What are your thoughts about women like Beyonce and Rihanna and their impact on pop culture?
I think that Beyonce has had a great impact on pop culture. I like her. She’s a tremendous performer. I also think that we’ve always had sisters who danced in a sexual way⎯always. Going back further in the culture, we have always used our complete body. We have not been afraid to use our pelvic girdle because that’s part of our culture, that’s part of our life. But it was done in such a way that it had other elements in it. But now I am a little weary of us just being represented as sexual figures. Beyonce has made a lot of money and so has her man.The had a show they produced, Fela, which was an extraordinary show in the depths of its cultural input and expression but that’s not enough. Image is worth a thousand words. Beyonce carries herself well but all around you see the ass and the thighs and the sexuality and that has its place but right now it is too prominent in our lives. It is really hurting us very badly. I think she’s a smart woman but we’re at a time where that part of us is overemphasized rather than our charm, our grace, our spirituality and our sensitivity.
How about Rihanna?
I don’t like Rihanna. I don’t like what she does. To me the sounds are not human sounds. The messages are not really inspirational. When I say inspirational, I say things that help you really stay alive and help you understand the world that’s around you.
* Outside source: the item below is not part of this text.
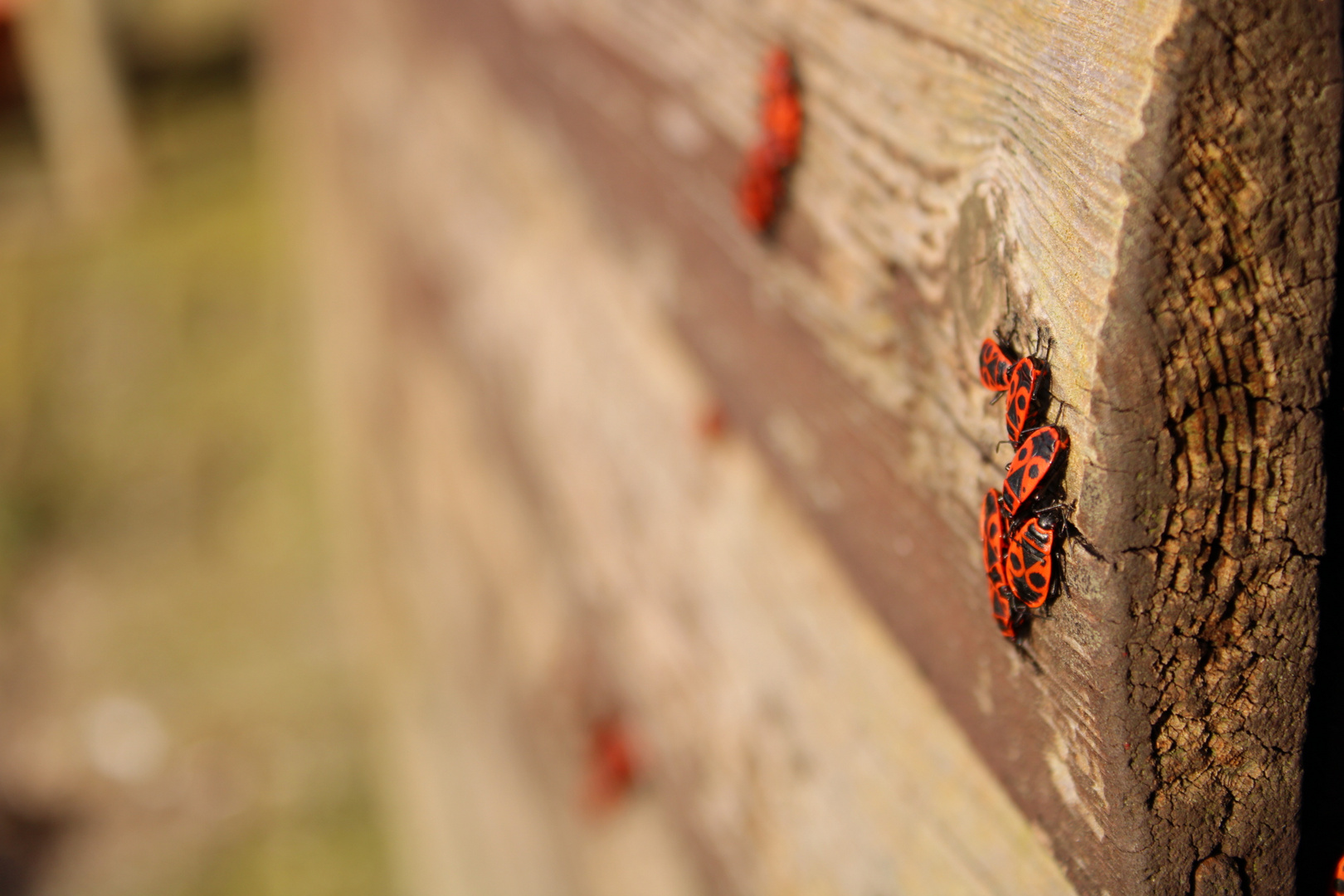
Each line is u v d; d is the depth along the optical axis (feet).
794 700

On that note, what do you think the future is of black music?
The spiritual part of it has shaped up. When we were brought over here, we were not allowed to bring instruments. We were stripped of all clothing, jewelry and culture. And with nothing, we created the greatest music this world has known. Our music, our spirituals, helped to liberate, helped to free us. Not only did we use it to encourage each other, to soothe the pain, to heal the wounds, but it was taken by others who imitated it until we were free, after the civil war. That’s when most any of us were allowed to go on the stage for the first time. In the church, some of our spiritual power survived and was evident there. There are those who were raised singing. In sound, in pitch, in rhythm, if you hear certain sounds, they resonate in the body. Some of them will bring you peace, some of them will disturb you, so you have to choose. The antiquity of our people allows them to develop over those centuries, wisdom relating to the kind of music they play. We kept that, all during slavery. We kept that in the blues and the blues used to be story telling. It used to be what hip-hop started out doing. Today it’s ‘what are the police doing to us. Then it was, what was the KKK and what were the police doing to us. So, the message was there in the 60s. And the sounds were there. The sounds have been almost eliminated now. The music is mostly techno. And a lot of our young people did not come through the church. They did not get the sound of the music, so they’re left out there trying to find something of their own. So my belief, though, is that that ancient spirit that came with us from the motherland is never going to leave us. And we are then going to create music that supports our community. Not just the young people, not just the old people, but our whole community. That will happen. But it’s not going to happen on its own. We have to really begin to support artists who do positive work, who use pitch and sound and rhymes that are nourishing to our hearts, to our body, to our minds. And that’s what music does. It’s spirit sound, spirit words, spirit pictures. I’m on my last leg, I’ve been out here for quite a while and my poor knees are about to give out. But my spirit is not going to give out. As long as I’m here, I’m going to try to share with our people, and in particular, our young people, the power and the beauty of our culture.